Perbedaan diantara kita, sudah cukup sebagai bukti jarak diantara kita. Mungkin benar,
perasaan yang hadir diantara kita hadir terlalu cepat, dan itu terlalu dini bila diartikan sebagai
'cinta'." aku sudah tidak mampu menahan air mataku lebih lama lagi. Aku menangis dalam
diam.

"apakah tidak ada kesempatan untukku, Patricia?" suaranya terdengar seperti orang yang
tengah berputus asa. Ia mencoba mendekatiku, lebih dekat lagi. Sontak aku berdiri dan
mencoba menghapus air mata di pipiku.

"perasaan itu terlalu cepat timbul, Thalib. Jadi ku rasa, ia akan begitu cepat tenggelam, juga.

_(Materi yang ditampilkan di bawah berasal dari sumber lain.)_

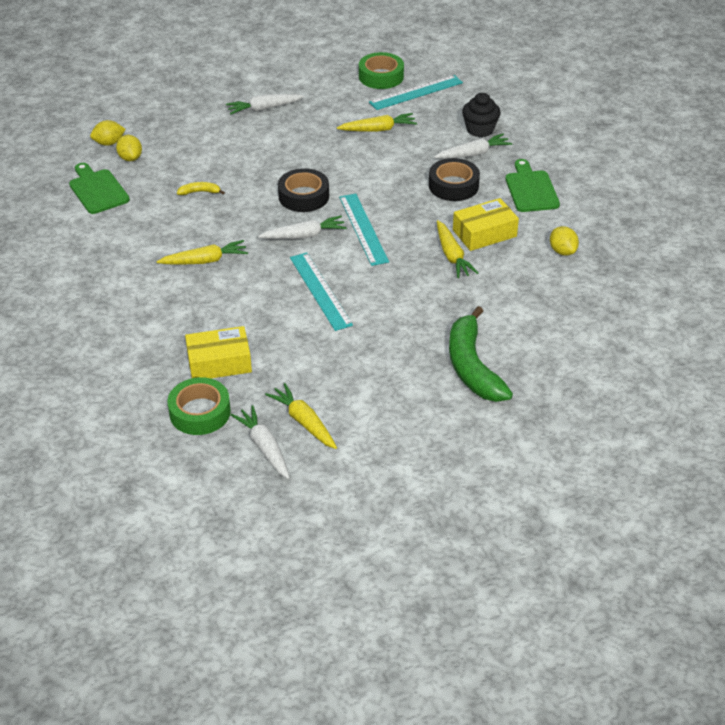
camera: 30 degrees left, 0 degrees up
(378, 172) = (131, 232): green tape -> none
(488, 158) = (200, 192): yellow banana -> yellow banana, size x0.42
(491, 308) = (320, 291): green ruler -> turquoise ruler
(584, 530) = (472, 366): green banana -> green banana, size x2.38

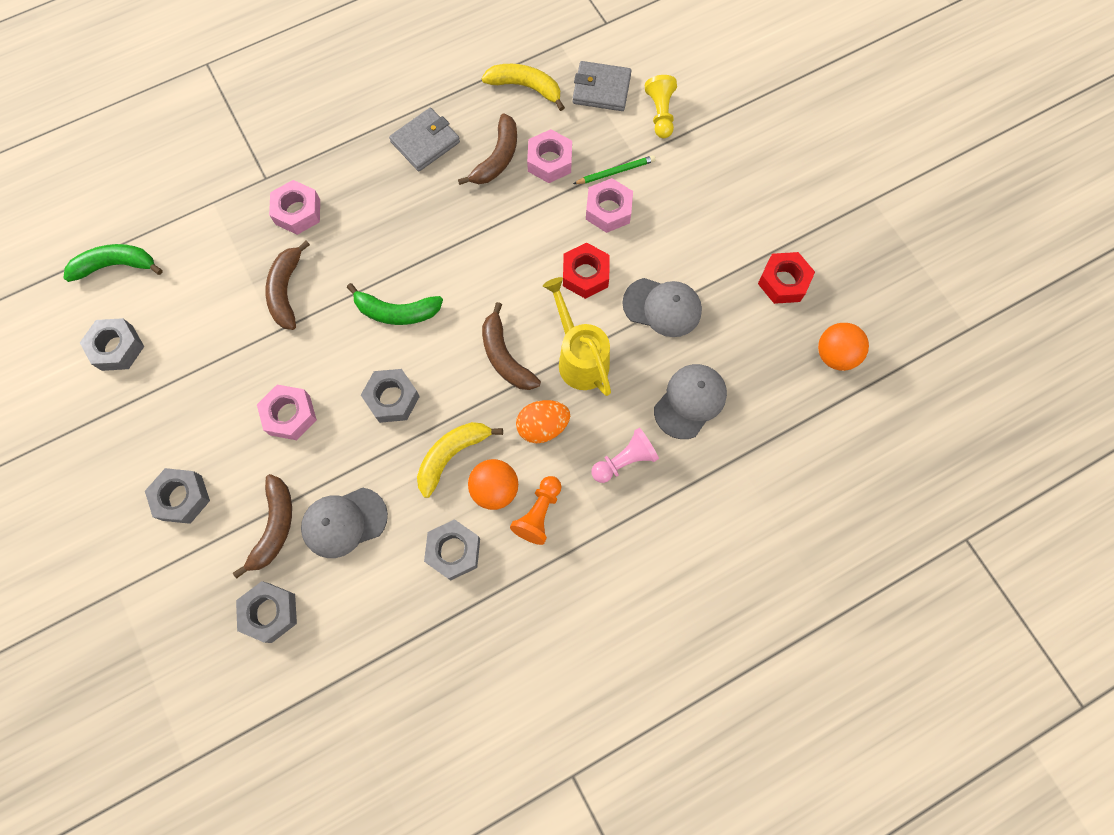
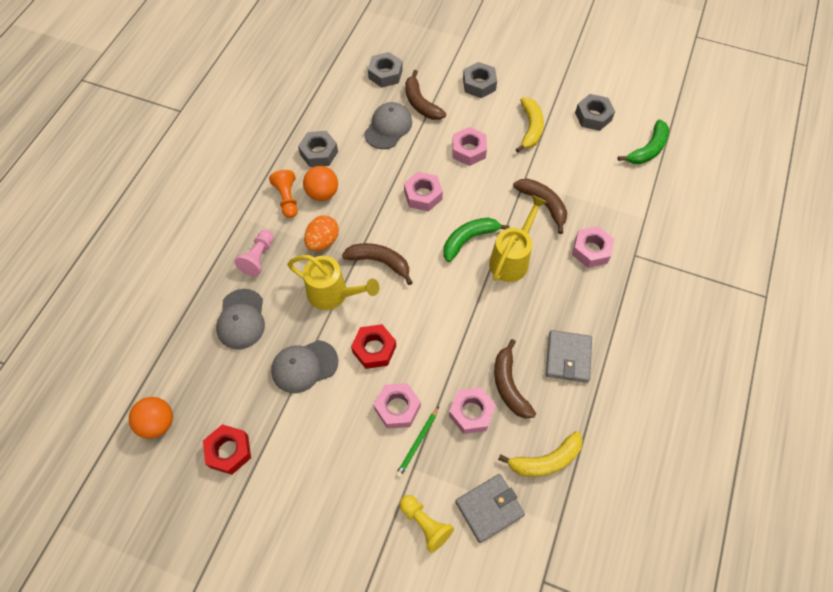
camera: 140 degrees right, 10 degrees down
(378, 260) = (512, 259): none -> yellow watering can
(392, 398) = (423, 195): grey nut -> pink nut
(451, 455) = (362, 192): yellow banana -> yellow banana (530, 128)

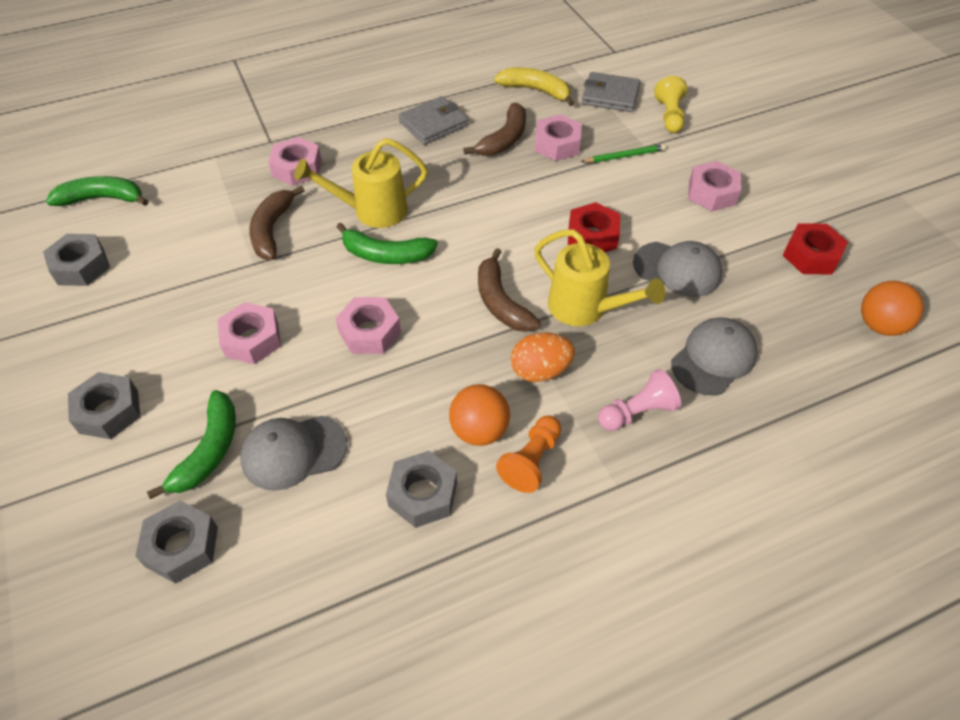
camera: 135 degrees left, 10 degrees down
(333, 294) = (585, 309): yellow watering can -> yellow watering can turned 150 degrees clockwise
(397, 408) = (617, 185): pink nut -> pink nut (712, 193)
(421, 103) = (209, 450): brown banana -> green banana
(530, 128) = (155, 308): yellow banana -> none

Maaf. Aku harus pergi." setelah mengucapkannya, aku membalikkan tubuhku dan berlari
sekuat yang aku bisa.

Perasaan ini sangat gila. Sangat berat meninggalkannya, tapi aku tidak bisa untuk tetap berada
di sisinya. Mengetahui akan perasaan yang sama diantara aku dengan Thalib, membuatku
teringat akan ibuku. Ya, ibu. Aku ingat betul, ibu pernah berada di posisiku saat ini. Dari apa
yang pernah nenek ceritakan padaku, sebelum pada akhirnya ia meninggalkanku di dunia ini.

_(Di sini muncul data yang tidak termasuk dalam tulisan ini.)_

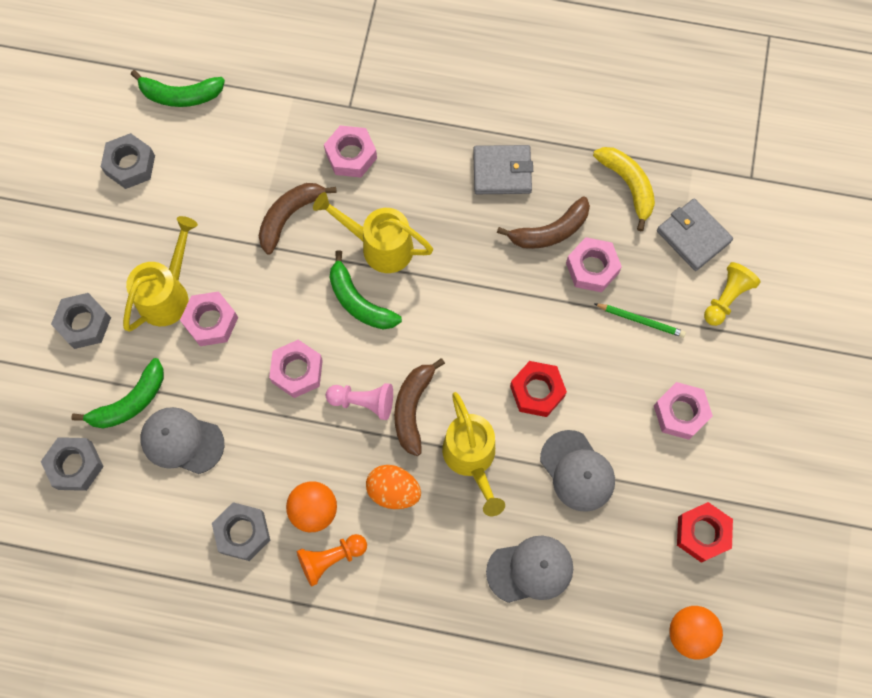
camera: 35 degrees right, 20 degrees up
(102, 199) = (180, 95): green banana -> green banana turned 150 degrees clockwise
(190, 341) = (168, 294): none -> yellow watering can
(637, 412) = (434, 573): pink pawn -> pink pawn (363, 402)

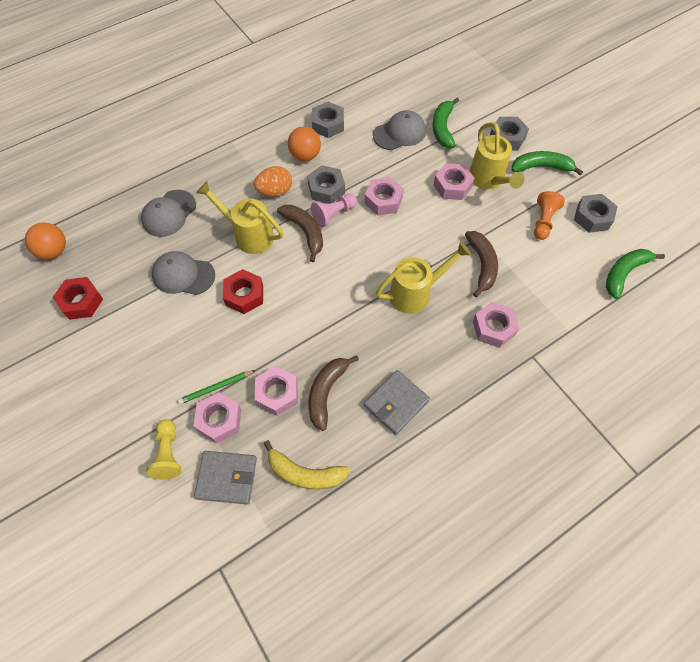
camera: 135 degrees right, 10 degrees down
(75, 465) = (432, 91): grey nut -> grey nut (326, 189)
(331, 559) = (275, 145): orange pawn -> orange pawn (543, 221)
(359, 302) = (392, 256): green banana -> green banana (541, 167)
(680, 413) = (144, 354): pink nut -> pink nut (219, 420)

Ibu, yang dulunya gadis penyayang, bertemu dengan sosok pria yang bernotabene sebagai
seorang kapten kapal pada zamannya, ayah kandungku. Mereka tidak benar-benar menikah,
hanya ada perasaan cinta diantara keduanya. Hingga pada akhirnya, ibu hamil. Dan ayah
memilih untuk meninggalkan ibu dalam keadaan mengandungku. Meninggalkan ibu tanpa
adanya salam perpisahan, hanya karena perbedaan ras dan agama.

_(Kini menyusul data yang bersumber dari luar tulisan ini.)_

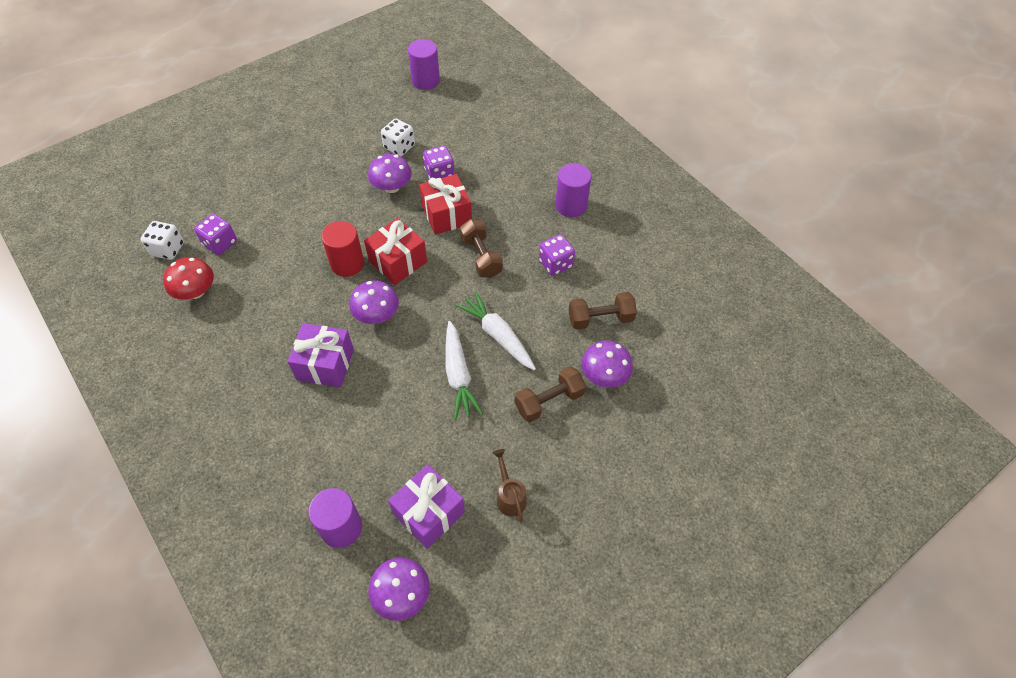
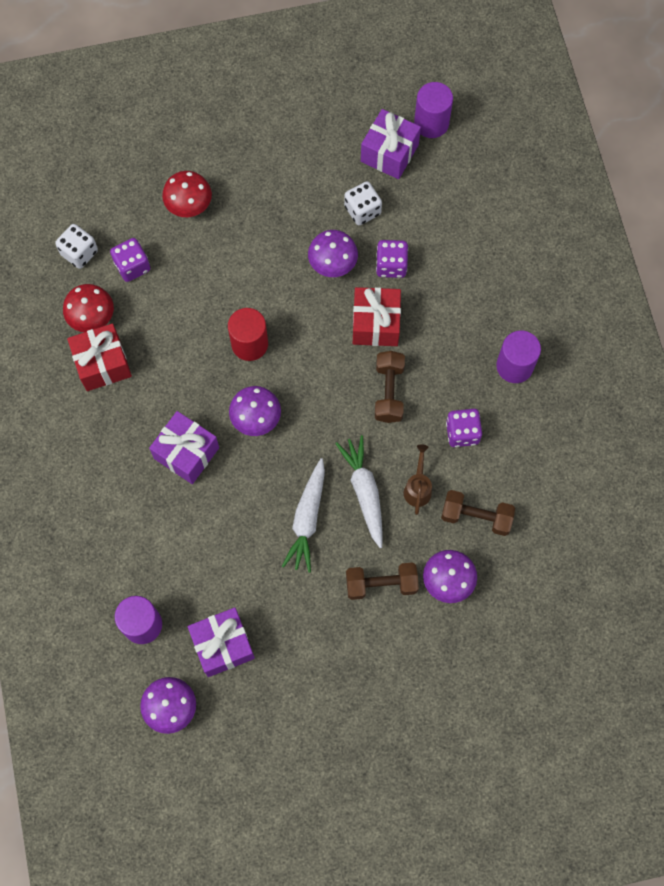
camera: 25 degrees right, 15 degrees up
(254, 186) = (189, 204): none -> red mushroom
(398, 262) = (301, 362): red gift -> red gift (103, 364)
(403, 107) = (389, 153): none -> purple gift
(509, 496) = (301, 661): brown watering can -> brown watering can (418, 487)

Dan kini, hal tersebut terjadi lagi padaku. Tapi bedanya, aku tidak benar-benar sebodoh itu
akan perasaan cinta. Aku lebih memilih untuk melepas dan membiarkan perasaan itu akan
hilang dengan sendirinya. Aku tidak ingin, hanya karena cinta, aku akan menyesal nantinya.